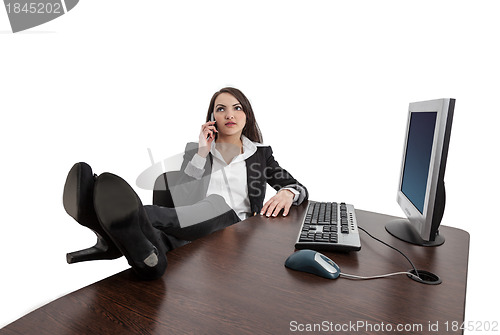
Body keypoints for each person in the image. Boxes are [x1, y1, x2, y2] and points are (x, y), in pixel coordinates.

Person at [63, 87, 308, 280]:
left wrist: (288, 193)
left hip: (236, 234)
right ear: (212, 118)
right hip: (192, 230)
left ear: (247, 116)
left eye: (237, 108)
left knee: (216, 203)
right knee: (155, 248)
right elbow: (185, 197)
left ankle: (119, 225)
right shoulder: (197, 152)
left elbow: (298, 187)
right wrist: (202, 153)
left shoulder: (260, 155)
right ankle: (123, 242)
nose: (229, 114)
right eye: (221, 109)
###
The data needs to be reproduced exactly, please, apart from its pictures.

▸ Exercise response:
Body keypoints for each person in the image. Boxes are [x1, y1, x2, y2] and points are (x, y), in pixel coordinates.

Person at [63, 87, 308, 280]:
left wrist: (288, 193)
left hip: (236, 234)
right ear: (212, 118)
right hip: (192, 230)
left ear: (247, 116)
left eye: (237, 108)
left knee: (216, 203)
right knee: (155, 248)
right elbow: (185, 197)
left ankle: (119, 225)
right shoulder: (197, 152)
left elbow: (298, 187)
right wrist: (202, 153)
left shoulder: (260, 155)
right ankle: (123, 242)
nose: (229, 114)
right eye: (221, 109)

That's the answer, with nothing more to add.